### Transcribed page contents
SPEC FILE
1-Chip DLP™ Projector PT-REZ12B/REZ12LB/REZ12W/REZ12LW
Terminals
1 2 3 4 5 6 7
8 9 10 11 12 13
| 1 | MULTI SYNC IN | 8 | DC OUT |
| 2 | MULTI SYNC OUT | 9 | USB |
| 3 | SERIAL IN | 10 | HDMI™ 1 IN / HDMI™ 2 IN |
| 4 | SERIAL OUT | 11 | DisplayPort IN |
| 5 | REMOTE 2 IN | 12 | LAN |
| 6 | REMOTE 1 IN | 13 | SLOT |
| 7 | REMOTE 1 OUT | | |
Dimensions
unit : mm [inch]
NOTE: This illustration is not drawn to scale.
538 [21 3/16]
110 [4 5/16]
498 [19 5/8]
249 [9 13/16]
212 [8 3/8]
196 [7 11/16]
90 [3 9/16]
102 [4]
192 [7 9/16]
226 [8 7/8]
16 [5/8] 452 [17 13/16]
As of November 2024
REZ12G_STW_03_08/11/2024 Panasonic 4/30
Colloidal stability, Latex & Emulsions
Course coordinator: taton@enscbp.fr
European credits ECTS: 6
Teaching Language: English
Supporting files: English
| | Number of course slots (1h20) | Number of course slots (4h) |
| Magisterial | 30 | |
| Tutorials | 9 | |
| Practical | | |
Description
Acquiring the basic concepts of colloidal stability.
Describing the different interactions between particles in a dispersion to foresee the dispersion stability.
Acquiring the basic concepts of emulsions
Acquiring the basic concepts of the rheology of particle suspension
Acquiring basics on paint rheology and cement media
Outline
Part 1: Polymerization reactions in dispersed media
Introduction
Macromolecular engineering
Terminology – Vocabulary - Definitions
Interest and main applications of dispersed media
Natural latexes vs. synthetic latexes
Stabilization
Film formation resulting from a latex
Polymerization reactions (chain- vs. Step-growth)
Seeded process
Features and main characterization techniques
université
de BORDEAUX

---

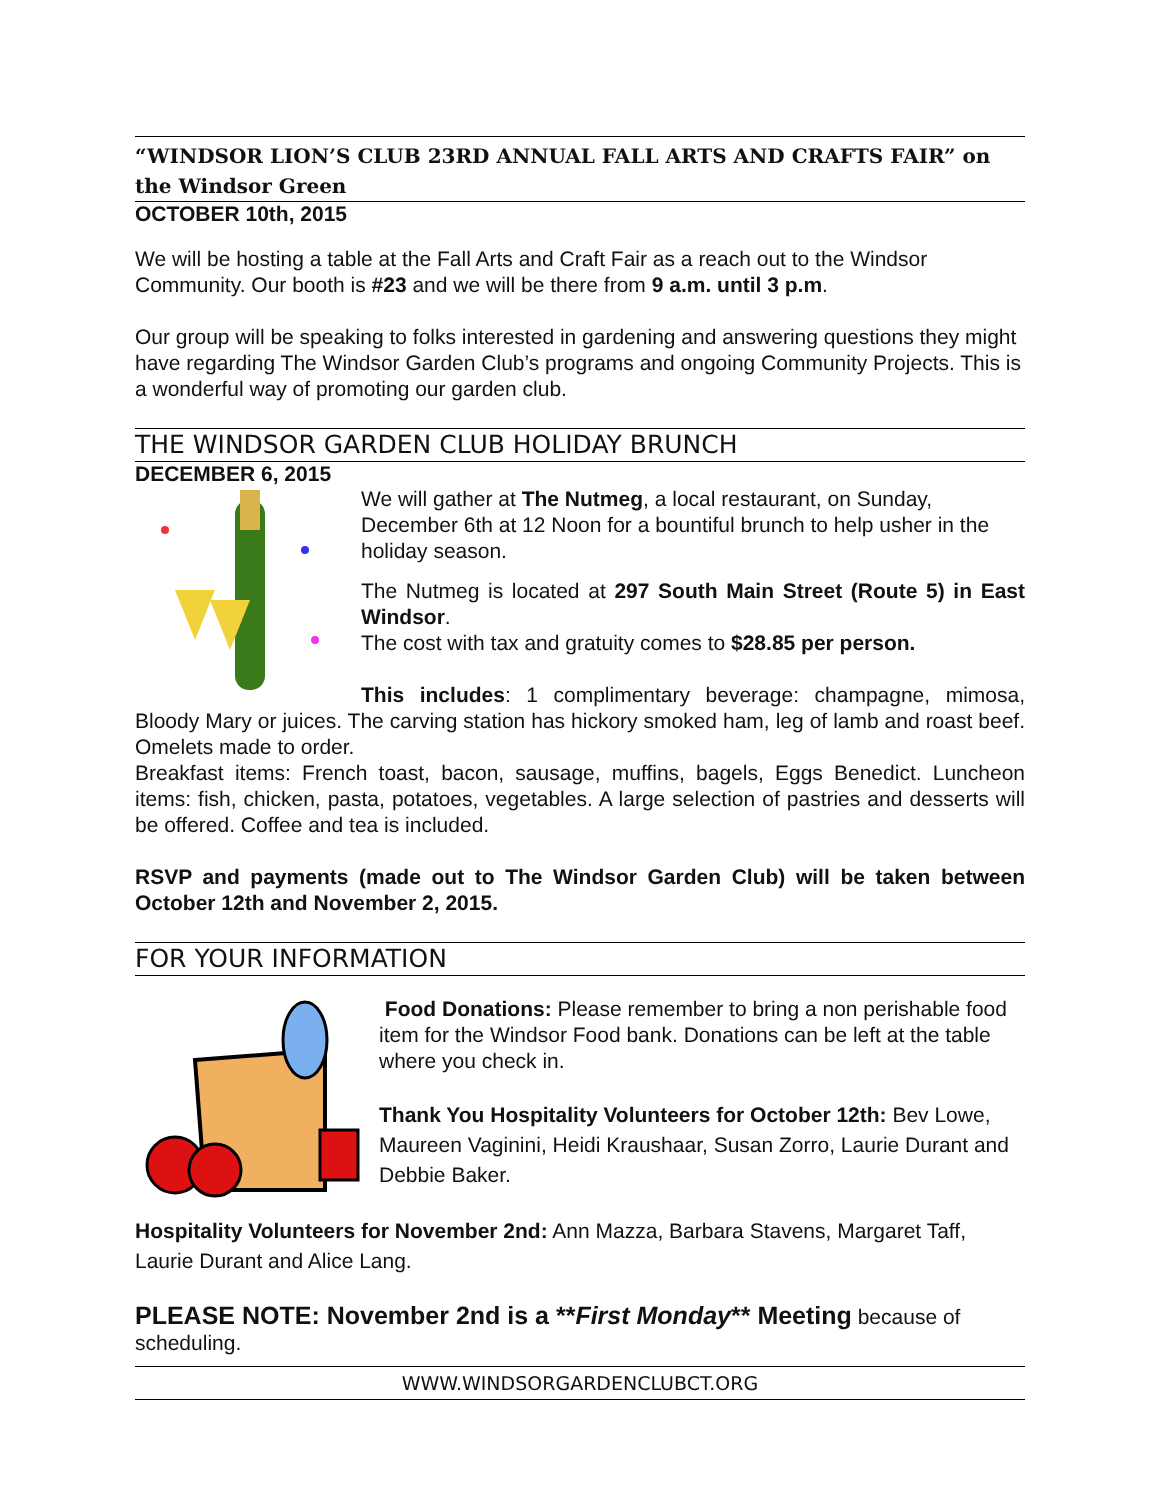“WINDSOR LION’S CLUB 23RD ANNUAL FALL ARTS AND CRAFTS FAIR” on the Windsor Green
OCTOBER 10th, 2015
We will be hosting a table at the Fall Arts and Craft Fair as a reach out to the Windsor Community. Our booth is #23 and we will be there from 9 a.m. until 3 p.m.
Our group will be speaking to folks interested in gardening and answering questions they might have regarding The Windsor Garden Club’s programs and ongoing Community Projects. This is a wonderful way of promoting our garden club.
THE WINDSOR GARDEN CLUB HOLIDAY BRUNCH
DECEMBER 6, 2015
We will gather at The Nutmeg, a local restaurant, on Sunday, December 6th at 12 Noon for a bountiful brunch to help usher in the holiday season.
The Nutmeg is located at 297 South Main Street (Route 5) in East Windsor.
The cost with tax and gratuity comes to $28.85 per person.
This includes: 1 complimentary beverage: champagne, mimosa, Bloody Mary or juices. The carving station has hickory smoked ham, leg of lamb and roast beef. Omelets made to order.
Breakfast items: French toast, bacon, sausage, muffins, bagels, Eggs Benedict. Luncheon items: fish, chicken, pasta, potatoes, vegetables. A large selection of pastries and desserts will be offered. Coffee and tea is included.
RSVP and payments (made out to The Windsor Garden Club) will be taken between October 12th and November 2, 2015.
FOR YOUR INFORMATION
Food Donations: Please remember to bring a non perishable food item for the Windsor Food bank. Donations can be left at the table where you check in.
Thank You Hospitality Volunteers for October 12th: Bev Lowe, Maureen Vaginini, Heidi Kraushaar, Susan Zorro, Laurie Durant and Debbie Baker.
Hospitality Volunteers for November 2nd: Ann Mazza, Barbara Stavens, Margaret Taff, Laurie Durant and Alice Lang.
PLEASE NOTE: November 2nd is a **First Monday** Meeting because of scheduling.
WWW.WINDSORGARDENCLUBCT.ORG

### Exercise
Using the records above, copy word for word the line with "1 2 3 4 5 6 7", the line with "Supporting files: English", and every line between them.

### The answer
1 2 3 4 5 6 7
8 9 10 11 12 13
| 1 | MULTI SYNC IN | 8 | DC OUT |
| 2 | MULTI SYNC OUT | 9 | USB |
| 3 | SERIAL IN | 10 | HDMI™ 1 IN / HDMI™ 2 IN |
| 4 | SERIAL OUT | 11 | DisplayPort IN |
| 5 | REMOTE 2 IN | 12 | LAN |
| 6 | REMOTE 1 IN | 13 | SLOT |
| 7 | REMOTE 1 OUT | | |
Dimensions
unit : mm [inch]
NOTE: This illustration is not drawn to scale.
538 [21 3/16]
110 [4 5/16]
498 [19 5/8]
249 [9 13/16]
212 [8 3/8]
196 [7 11/16]
90 [3 9/16]
102 [4]
192 [7 9/16]
226 [8 7/8]
16 [5/8] 452 [17 13/16]
As of November 2024
REZ12G_STW_03_08/11/2024 Panasonic 4/30
Colloidal stability, Latex & Emulsions
Course coordinator: taton@enscbp.fr
European credits ECTS: 6
Teaching Language: English
Supporting files: English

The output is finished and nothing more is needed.